Yo he visto cosas que vosotros no creeríais. Atacar naves en llamas más allá de Orión. He visto rayos-C brillar en la oscuridad cerca de la Puerta de Tannhäuser.

He conocido a personas que en pleno siglo XX, hace nada, eran capaces de salir al exterior sin su dosis diaria de información meteorológica, a pecho descubierto.

Héroes o dementes felices en su ignorancia, semejantes a marineros sin carta de navegación.

Individuos de Soria o Cáceres o Badajoz, que en su locura ancestral se atrevían a pisar la calle sin conocer el estado de la mar, sus marejadas y marejadillas y el viento que azotaba la bahía de Cádiz, por ejemplo.

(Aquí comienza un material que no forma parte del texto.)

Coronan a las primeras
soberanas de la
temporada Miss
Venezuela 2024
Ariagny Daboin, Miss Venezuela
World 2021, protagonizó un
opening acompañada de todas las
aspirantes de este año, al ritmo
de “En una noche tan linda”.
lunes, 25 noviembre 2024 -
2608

Olas de calor que duraban dos meses y que no se llamaban olas, sino veranos. Niños y ancianos, sobre todo estos, que sabían de sobra que con cuarenta grados es mejor refugiarse en casa y evitar las horas centrales del día, y que no necesitaban que les recordaran que debían beber agua.

Seres superiores que afrontaban el fin del mundo sin más barrera que las persianas bajadas de día, y la ventana abierta de noche, y llegaban a septiembre tan anchos, sin golpes de calor, sin estigmas de supervivientes, acostumbrados a lidiar con el clima, que no con la climatología, de España, que no de la geografía española, por más que se empeñen los telediarios.

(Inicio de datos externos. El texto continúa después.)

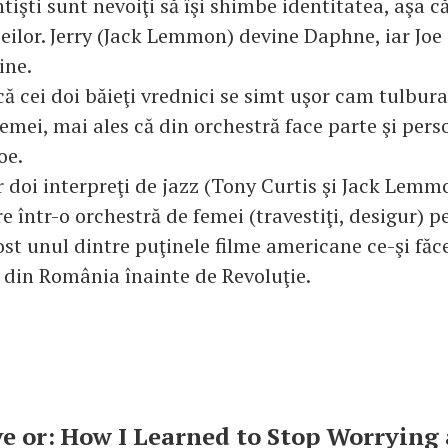
işti sunt nevoiţi să îşi shimbe identitatea, aşa că
eilor. Jerry (Jack Lemmon) devine Daphne, iar Joe
ine.
ă cei doi băieţi vrednici se simt uşor cam tulburaţ
emei, mai ales că din orchestră face parte şi pers
oe.
 doi interpreţi de jazz (Tony Curtis şi Jack Lemm
re într-o orchestră de femei (travestiţi, desigur) 
ost unul dintre puţinele filme americane ce-şi făc
 din România înainte de Revoluţie.
e or: How I Learned to Stop Worrying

También he conocido unos informativos que hacían honor a su nombre y no eran una mera crónica de sucesos seguida de media hora de fútbol y otra del mapa del tiempo, sin locutores histéricos que cobraran por avisar tres meses antes de las previsiones para la Semana Santa o por asustar a la población con ciclogénesis y tormentas perfectas acompañadas por fotos de espectadores.

Nada que ver con la puesta en escena de ahora, con las metáforas manidas y las predicciones catastróficas y las advertencias sobre el infierno que se nos viene encima a la altura de los más elocuentes predicadores medievales que amenazaban con fuegos y tormentos eternos.

Todos esos momentos se perderán en el tiempo, como lágrimas en la lluvia.

Es hora de morir. O de recuperar el sentido común y la cordura, aunque lo primero casi parece menos complicado.